Kim Jong Un orders renovations for Kumsusan Palace of the Sun

Statues of Kim Il Sung and Kim Jong Il inside the Kumsusan Palace of the Sun. Image: Rodong Sinmun

On October 10 each year, the establishment of the Workers’ Party of Korea (WPK) is commemorated in North Korea. Leader Kim Jong Un chose the occasion this year to order renovations for the Kumsusan Palace of the Sun, where the bodies of Kim Il Sung and Kim Jong Il lie preserved.

“On October 10, the Great Leader [Kim Jong Un] handed down an order to renovate the Kumsusan Palace of the Sun to make it an even more splendidly great holy site for Juche (national ideology of self-reliance). There was also a campaign to collect loyalty funds from the Party organizations for renovations to the arboretum connected to the palace,” said a Pyongyang-based source on October 23.

“The national primary-grade and lower-level cell organizations are taking part in the campaign. The central authorities are telling people to ‘give with a good heart’ and there are some who are contributing 10,000 KPW and others who are giving 100,000 KPW.”

The North Korean authorities built the approximately 991,735 square meter Kumsusan Palace of the Sun arboretum (formerly called the Kumsusan Memorial Palace) in 1998. Details on how much larger the arboretum will become following the renovations remain scarce. The authorities may decide on the extent of the plans after seeing how much money can be raised, the source said.

The Kumsusan Palace of the Sun, which is located at the base of Mt Kumsu in Misan-dong (neighborhood), Taesong district – about 8 kilometers from Pyongyang’s city center – was once known as Kumsusan Assembly Hall, Kim Il Sung’s office. The building was then expanded and renovated.
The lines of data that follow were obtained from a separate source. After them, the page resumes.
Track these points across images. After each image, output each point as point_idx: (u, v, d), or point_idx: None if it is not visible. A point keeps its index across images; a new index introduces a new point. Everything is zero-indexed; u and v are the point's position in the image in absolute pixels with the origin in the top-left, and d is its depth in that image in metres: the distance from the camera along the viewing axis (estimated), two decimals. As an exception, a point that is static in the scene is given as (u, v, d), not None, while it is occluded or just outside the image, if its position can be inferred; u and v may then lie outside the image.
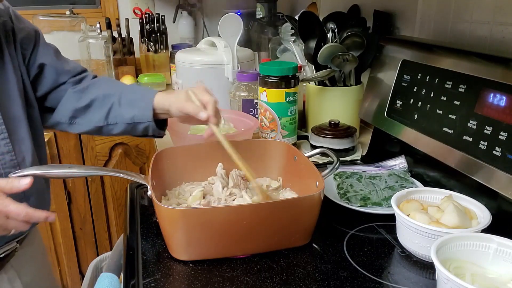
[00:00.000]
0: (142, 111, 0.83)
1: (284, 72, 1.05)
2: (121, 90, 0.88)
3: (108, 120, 0.86)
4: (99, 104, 0.87)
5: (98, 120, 0.87)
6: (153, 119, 0.83)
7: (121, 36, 2.07)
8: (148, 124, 0.84)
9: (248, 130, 1.04)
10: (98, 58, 1.92)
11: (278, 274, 0.66)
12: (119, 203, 1.81)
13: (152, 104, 0.83)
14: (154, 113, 0.83)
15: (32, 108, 0.86)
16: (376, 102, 1.05)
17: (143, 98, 0.85)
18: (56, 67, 0.88)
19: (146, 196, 0.90)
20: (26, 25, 0.86)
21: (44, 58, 0.86)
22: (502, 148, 0.69)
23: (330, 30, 1.23)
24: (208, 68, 1.35)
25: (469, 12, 0.93)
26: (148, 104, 0.83)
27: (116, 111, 0.86)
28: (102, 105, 0.86)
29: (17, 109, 0.81)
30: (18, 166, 0.80)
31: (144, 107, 0.83)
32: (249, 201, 0.77)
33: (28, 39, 0.85)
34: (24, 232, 0.88)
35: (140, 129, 0.85)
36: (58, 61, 0.89)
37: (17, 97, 0.81)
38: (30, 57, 0.85)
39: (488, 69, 0.76)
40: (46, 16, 1.94)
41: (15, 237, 0.85)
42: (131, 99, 0.85)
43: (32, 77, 0.86)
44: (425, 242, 0.65)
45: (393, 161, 0.99)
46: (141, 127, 0.85)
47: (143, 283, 0.64)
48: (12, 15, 0.83)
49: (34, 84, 0.87)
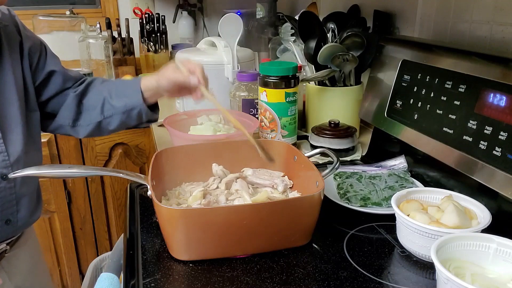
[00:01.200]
0: (132, 97, 0.89)
1: (284, 72, 1.05)
2: (111, 85, 0.94)
3: (103, 113, 0.91)
4: (94, 102, 0.92)
5: (95, 117, 0.92)
6: (143, 103, 0.88)
7: (121, 36, 2.07)
8: (140, 108, 0.89)
9: (248, 130, 1.04)
10: (98, 58, 1.92)
11: (278, 274, 0.66)
12: (119, 203, 1.81)
13: (139, 88, 0.88)
14: (144, 97, 0.88)
15: (33, 112, 0.88)
16: (376, 102, 1.05)
17: (130, 86, 0.91)
18: (64, 73, 0.94)
19: (146, 196, 0.90)
20: (33, 35, 0.90)
21: (53, 66, 0.92)
22: (502, 148, 0.69)
23: (330, 30, 1.23)
24: (208, 68, 1.32)
25: (469, 12, 0.93)
26: (136, 90, 0.88)
27: (108, 104, 0.91)
28: (96, 103, 0.92)
29: (13, 110, 0.82)
30: (10, 168, 0.80)
31: (132, 94, 0.89)
32: (249, 201, 0.77)
33: (35, 48, 0.89)
34: (16, 234, 0.88)
35: (134, 116, 0.90)
36: (65, 69, 0.95)
37: (14, 99, 0.82)
38: (38, 64, 0.89)
39: (488, 69, 0.76)
40: (46, 16, 1.94)
41: (4, 239, 0.86)
42: (120, 91, 0.91)
43: (38, 82, 0.89)
44: (425, 242, 0.65)
45: (393, 161, 0.99)
46: (134, 113, 0.90)
47: (143, 283, 0.64)
48: (18, 23, 0.87)
49: (39, 89, 0.90)
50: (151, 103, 0.91)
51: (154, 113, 0.93)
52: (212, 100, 0.84)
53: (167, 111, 1.47)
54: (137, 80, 0.90)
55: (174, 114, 1.16)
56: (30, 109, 0.87)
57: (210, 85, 1.33)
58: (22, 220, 0.86)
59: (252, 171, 0.87)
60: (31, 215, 0.89)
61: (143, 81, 0.89)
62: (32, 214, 0.89)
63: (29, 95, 0.86)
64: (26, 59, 0.85)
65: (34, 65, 0.88)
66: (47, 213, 1.70)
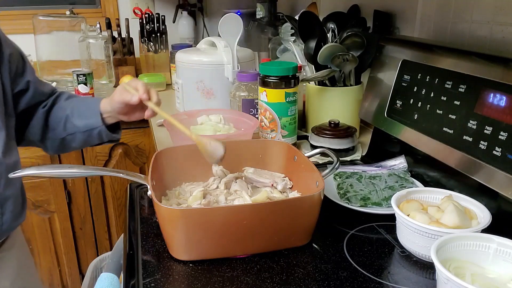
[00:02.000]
0: (92, 118, 0.93)
1: (284, 72, 1.05)
2: (74, 103, 0.97)
3: (66, 131, 0.95)
4: (58, 120, 0.95)
5: (59, 133, 0.96)
6: (103, 124, 0.92)
7: (121, 36, 2.07)
8: (100, 129, 0.93)
9: (248, 130, 1.04)
10: (98, 58, 1.92)
11: (278, 274, 0.66)
12: (119, 203, 1.81)
13: (98, 110, 0.92)
14: (103, 118, 0.92)
15: (11, 117, 0.89)
16: (376, 102, 1.05)
17: (91, 107, 0.94)
18: (36, 86, 0.95)
19: (146, 196, 0.90)
20: (12, 43, 0.91)
21: (31, 77, 0.93)
22: (502, 148, 0.69)
23: (330, 30, 1.23)
24: (208, 68, 1.35)
25: (469, 12, 0.93)
26: (96, 111, 0.92)
27: (70, 122, 0.94)
28: (60, 120, 0.95)
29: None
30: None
31: (92, 115, 0.93)
32: (249, 201, 0.77)
33: (16, 55, 0.90)
34: (1, 238, 0.88)
35: (95, 136, 0.94)
36: (39, 81, 0.97)
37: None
38: (16, 72, 0.90)
39: (488, 69, 0.76)
40: (46, 16, 1.94)
41: None
42: (82, 110, 0.95)
43: (16, 90, 0.91)
44: (425, 242, 0.65)
45: (393, 161, 0.99)
46: (95, 133, 0.94)
47: (143, 283, 0.64)
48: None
49: (17, 98, 0.92)
50: (111, 124, 0.94)
51: (115, 133, 0.97)
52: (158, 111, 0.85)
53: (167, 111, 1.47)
54: (97, 101, 0.93)
55: (174, 114, 1.16)
56: (8, 113, 0.87)
57: (210, 85, 1.35)
58: (7, 223, 0.85)
59: (253, 169, 0.88)
60: (16, 218, 0.88)
61: (102, 103, 0.92)
62: (17, 217, 0.88)
63: (8, 100, 0.87)
64: (5, 64, 0.86)
65: (13, 73, 0.89)
66: (47, 213, 1.70)
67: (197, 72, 1.36)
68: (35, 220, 1.70)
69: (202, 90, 1.36)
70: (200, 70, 1.35)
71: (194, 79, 1.36)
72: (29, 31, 1.93)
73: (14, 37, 0.95)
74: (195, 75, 1.36)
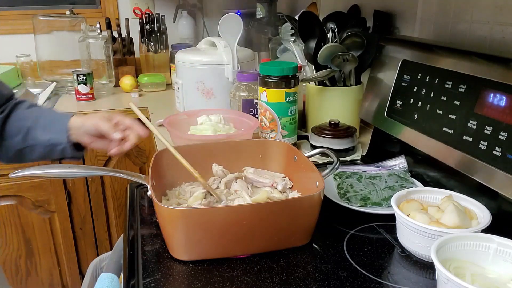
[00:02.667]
0: (57, 133, 0.86)
1: (284, 72, 1.05)
2: (38, 114, 0.90)
3: (26, 142, 0.87)
4: (16, 130, 0.88)
5: (17, 144, 0.88)
6: (68, 141, 0.86)
7: (121, 36, 2.07)
8: (65, 146, 0.86)
9: (248, 130, 1.04)
10: (98, 58, 1.93)
11: (278, 274, 0.66)
12: (119, 203, 1.81)
13: (67, 126, 0.86)
14: (70, 135, 0.86)
15: None
16: (376, 102, 1.05)
17: (58, 121, 0.88)
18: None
19: (146, 196, 0.90)
20: None
21: None
22: (502, 148, 0.69)
23: (330, 30, 1.23)
24: (208, 68, 1.35)
25: (469, 12, 0.93)
26: (63, 127, 0.86)
27: (32, 133, 0.87)
28: (19, 130, 0.88)
29: None
30: None
31: (59, 130, 0.86)
32: (249, 201, 0.77)
33: None
34: None
35: (58, 151, 0.88)
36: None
37: None
38: None
39: (488, 69, 0.76)
40: (46, 16, 1.94)
41: None
42: (47, 123, 0.88)
43: None
44: (425, 242, 0.65)
45: (393, 161, 0.99)
46: (58, 149, 0.87)
47: (143, 283, 0.64)
48: None
49: None
50: (76, 141, 0.88)
51: (79, 151, 0.90)
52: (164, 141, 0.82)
53: (167, 111, 1.47)
54: (65, 117, 0.88)
55: (174, 114, 1.16)
56: None
57: (210, 85, 1.35)
58: None
59: (253, 169, 0.88)
60: None
61: (72, 119, 0.87)
62: None
63: None
64: None
65: None
66: (47, 213, 1.70)
67: (197, 72, 1.36)
68: (35, 220, 1.70)
69: (202, 90, 1.36)
70: (200, 70, 1.35)
71: (194, 79, 1.36)
72: (29, 31, 1.93)
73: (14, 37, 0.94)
74: (195, 75, 1.36)
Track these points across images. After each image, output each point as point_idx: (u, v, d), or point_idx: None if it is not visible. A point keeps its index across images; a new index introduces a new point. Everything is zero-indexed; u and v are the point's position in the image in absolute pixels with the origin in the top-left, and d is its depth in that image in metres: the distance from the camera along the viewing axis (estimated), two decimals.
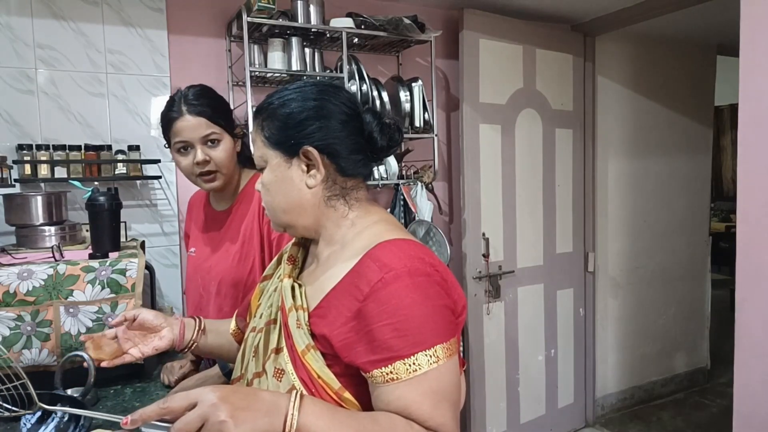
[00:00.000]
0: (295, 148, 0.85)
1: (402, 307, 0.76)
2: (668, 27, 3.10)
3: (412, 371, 0.75)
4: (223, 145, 1.36)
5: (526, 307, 2.86)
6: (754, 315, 1.59)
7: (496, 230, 2.72)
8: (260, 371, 0.89)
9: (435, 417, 0.76)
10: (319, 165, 0.85)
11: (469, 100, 2.58)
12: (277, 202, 0.88)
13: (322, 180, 0.86)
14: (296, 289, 0.88)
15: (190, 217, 1.61)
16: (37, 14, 1.98)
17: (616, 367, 3.38)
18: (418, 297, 0.77)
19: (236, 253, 1.39)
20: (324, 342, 0.81)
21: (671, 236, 3.54)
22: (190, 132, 1.32)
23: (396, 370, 0.75)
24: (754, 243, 1.58)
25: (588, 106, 3.04)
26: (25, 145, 1.90)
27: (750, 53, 1.57)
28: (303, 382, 0.81)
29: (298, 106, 0.86)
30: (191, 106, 1.32)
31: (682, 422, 3.26)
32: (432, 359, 0.75)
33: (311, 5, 2.18)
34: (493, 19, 2.62)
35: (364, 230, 0.87)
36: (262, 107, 0.91)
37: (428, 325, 0.76)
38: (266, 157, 0.88)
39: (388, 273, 0.77)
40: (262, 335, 0.92)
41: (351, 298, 0.79)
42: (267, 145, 0.88)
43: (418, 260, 0.79)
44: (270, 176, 0.88)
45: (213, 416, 0.66)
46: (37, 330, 1.41)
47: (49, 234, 1.74)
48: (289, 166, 0.86)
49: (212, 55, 2.25)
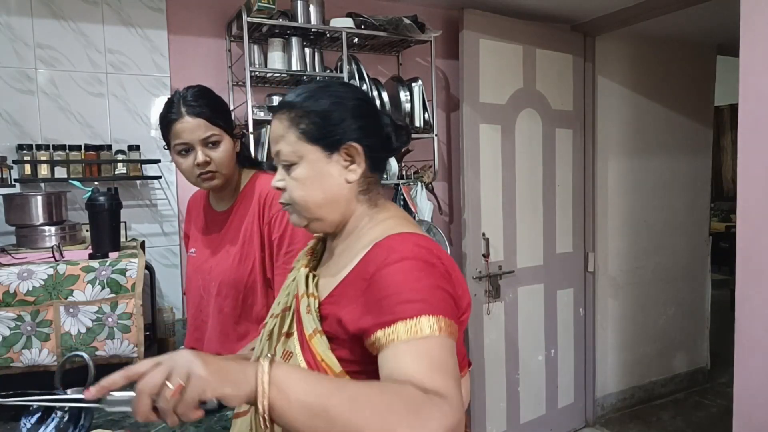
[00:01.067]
0: (336, 143, 0.88)
1: (408, 280, 0.78)
2: (668, 27, 3.10)
3: (413, 333, 0.74)
4: (223, 146, 1.35)
5: (526, 307, 2.86)
6: (754, 315, 1.59)
7: (496, 230, 2.72)
8: (271, 354, 0.91)
9: (435, 380, 0.71)
10: (361, 160, 0.89)
11: (469, 100, 2.58)
12: (313, 197, 0.89)
13: (361, 175, 0.90)
14: (309, 278, 0.92)
15: (189, 217, 1.61)
16: (37, 14, 1.98)
17: (616, 367, 3.38)
18: (422, 275, 0.79)
19: (236, 254, 1.39)
20: (334, 324, 0.84)
21: (671, 236, 3.54)
22: (189, 134, 1.31)
23: (397, 330, 0.74)
24: (754, 243, 1.58)
25: (588, 106, 3.04)
26: (25, 145, 1.90)
27: (750, 53, 1.57)
28: (308, 364, 0.84)
29: (335, 104, 0.89)
30: (190, 108, 1.31)
31: (682, 422, 3.26)
32: (434, 326, 0.75)
33: (311, 5, 2.18)
34: (493, 19, 2.62)
35: (378, 224, 0.91)
36: (291, 103, 0.90)
37: (433, 298, 0.77)
38: (301, 153, 0.88)
39: (394, 254, 0.80)
40: (277, 321, 0.96)
41: (360, 281, 0.82)
42: (304, 140, 0.88)
43: (425, 250, 0.82)
44: (306, 171, 0.88)
45: (178, 362, 0.64)
46: (37, 330, 1.41)
47: (49, 234, 1.74)
48: (329, 161, 0.88)
49: (212, 55, 2.25)
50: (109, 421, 1.24)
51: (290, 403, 0.65)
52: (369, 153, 0.89)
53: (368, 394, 0.68)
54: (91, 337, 1.46)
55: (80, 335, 1.44)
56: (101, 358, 1.48)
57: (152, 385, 0.64)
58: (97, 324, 1.45)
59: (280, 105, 0.92)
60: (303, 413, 0.65)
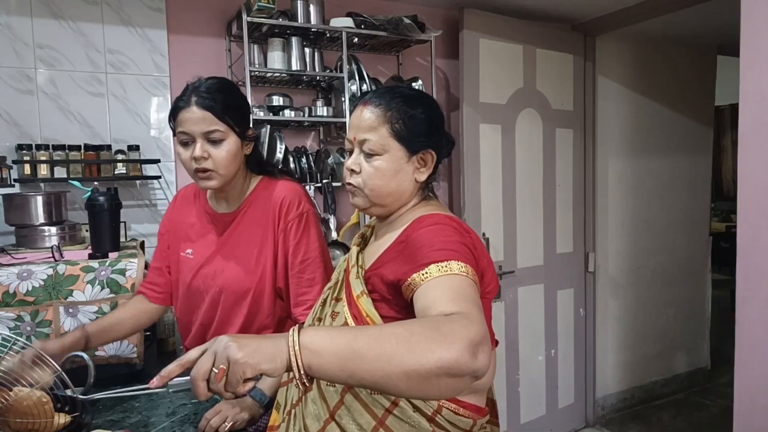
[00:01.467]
0: (418, 148, 1.03)
1: (439, 236, 0.92)
2: (668, 27, 3.10)
3: (444, 271, 0.86)
4: (226, 146, 1.27)
5: (527, 307, 2.86)
6: (754, 315, 1.58)
7: (496, 230, 2.72)
8: (321, 317, 1.09)
9: (458, 304, 0.80)
10: (431, 165, 1.05)
11: (469, 100, 2.58)
12: (388, 187, 1.03)
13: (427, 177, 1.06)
14: (357, 253, 1.10)
15: (176, 213, 1.47)
16: (36, 14, 1.98)
17: (616, 367, 3.38)
18: (453, 234, 0.93)
19: (245, 261, 1.33)
20: (378, 283, 0.99)
21: (671, 236, 3.54)
22: (192, 124, 1.25)
23: (430, 271, 0.87)
24: (755, 243, 1.58)
25: (588, 106, 3.04)
26: (25, 145, 1.90)
27: (750, 53, 1.57)
28: (354, 318, 0.98)
29: (427, 114, 1.04)
30: (200, 98, 1.24)
31: (683, 422, 3.26)
32: (462, 268, 0.86)
33: (311, 5, 2.18)
34: (493, 18, 2.62)
35: (419, 209, 1.05)
36: (387, 103, 1.02)
37: (462, 250, 0.89)
38: (388, 147, 1.01)
39: (428, 220, 0.97)
40: (330, 290, 1.12)
41: (398, 245, 0.99)
42: (394, 137, 1.01)
43: (456, 222, 0.97)
44: (388, 164, 1.02)
45: (219, 348, 0.72)
46: (37, 330, 1.41)
47: (48, 234, 1.74)
48: (408, 161, 1.03)
49: (212, 55, 2.25)
50: (109, 422, 1.24)
51: (322, 358, 0.71)
52: (437, 160, 1.06)
53: (390, 329, 0.74)
54: None
55: None
56: (101, 358, 1.48)
57: (203, 372, 0.71)
58: None
59: (375, 100, 1.03)
60: (336, 362, 0.71)
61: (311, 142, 2.48)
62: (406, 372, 0.69)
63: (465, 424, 0.95)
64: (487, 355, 0.72)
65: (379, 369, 0.70)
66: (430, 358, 0.69)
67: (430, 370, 0.69)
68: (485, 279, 0.97)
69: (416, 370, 0.69)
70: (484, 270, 0.96)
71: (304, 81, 2.36)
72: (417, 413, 0.92)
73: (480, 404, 1.00)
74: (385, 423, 0.93)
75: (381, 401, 0.94)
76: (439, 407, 0.92)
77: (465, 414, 0.94)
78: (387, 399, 0.94)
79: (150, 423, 1.25)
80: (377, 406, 0.94)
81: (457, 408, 0.94)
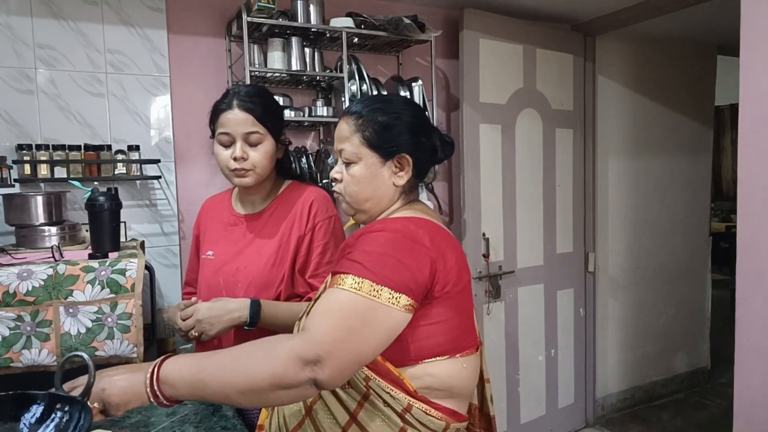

The regime undertook a large construction project to expand and renovate the Kumsusan Assembly Hall into the Kumsusan Memorial Palace with the intention to place Kim Il Sung’s body inside it for a period of one year after his death in 1994. According to North Korean defector Hwang Jang Yop, a former WPK secretary, a massive amount of money went into the construction, reaching upwards of 890 million US dollars at the time.

North Korea changed the name of the building to the Kumsusan Palace of the Sun in 2011 after Kim Jong Il’s death and conducted another round of renovations, including the addition of marble pathways and grass on the square in front of the building.

“It’s not clear why this recent order for renovations was made,” said a separate source in Pyongyang close to the matter.

“However, the order appears to be connected to attempts to strengthen the justification for Kim Jong Un’s succession to power and reinforce the image of Kim as a ‘leader who puts the legacies of his predecessors into practice,” he said, explaining that the regime is also aiming to increase loyalty toward the Kim Jong Un government.

That being said, it is not clear whether the regime’s strategy to increase loyalty will succeed. WPK officials are reportedly voicing complaints over the order to contribute to the fund.

“During a meal with new employees on October 10, the head of a management office for the Pochon County Historical Site in Ryanggang Province asked rhetorically when the ‘loyalty fund’ campaigns would end,” a source in Ryanggang Province reported.

North Korean authorities, however, appear ready to deal out severe punishment to those who make “impure” comments. “The aforementioned manager was taken away somewhere by a county Ministry of State Security truck soon after he expressed discontent with the Party’s order,” he said.